# Francis Landey Patton on the folly of denying the mind’s existence



## Reformed Covenanter (Jul 23, 2021)

And further, we might say to him who seeks to convince us that mind does not exist: It is folly for you to undertake any such task; for if your theory is true, I am not properly the subject of argument. You might as well expect a dead man to find comfort in his funeral sermon. Convincing me, were you to succeed, would only mean setting in motion certain nerve-currents in a material organism. And besides, you, in the act of arguing, are only a material organism, with a set of material forces at work which you call your philosophical opinions. One Leyden jar might as well be supposed to discuss chemistry with another Leyden jar as for you and me to talk metaphysics.

And yet again: If I am convinced that you are right, I am convinced that consciousness has played me false.
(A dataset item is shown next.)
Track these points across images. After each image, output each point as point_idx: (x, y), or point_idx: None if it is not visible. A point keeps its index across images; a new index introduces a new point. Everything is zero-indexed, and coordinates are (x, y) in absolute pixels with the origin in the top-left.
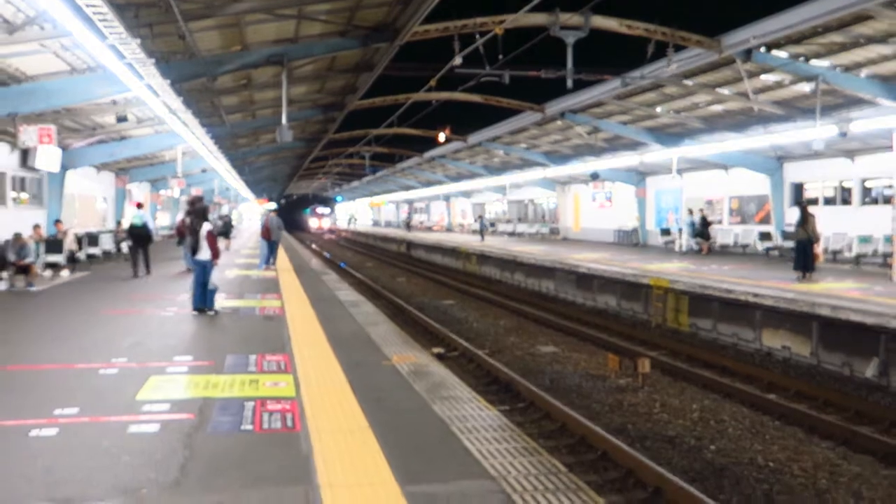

But if in regard to this fundamental conviction I am deceived, how can I be sure of my eyes and my ears when they tell me that you are present and that you speak? To be convinced that consciousness is a false witness seems to be impossible, when I remember that my belief in the existence of my philosophical acquaintance is founded on a belief in the veracity of consciousness. I must trust my consciousness in order that I may be convinced that it is mendacious, which involves an absurdity akin to that of a man trying to take himself up in his arms.

For the reference, see Francis Landey Patton on the folly of denying the mind’s existence.

Reactions: Like 1


----------



## RamistThomist (Jul 23, 2021)

The Leyden jar reference is funny.

On a more serious note, it is becoming fashionable to deny the traditional teaching of the soul in favor of some "Hebraic unity" or "goodness of the body."


----------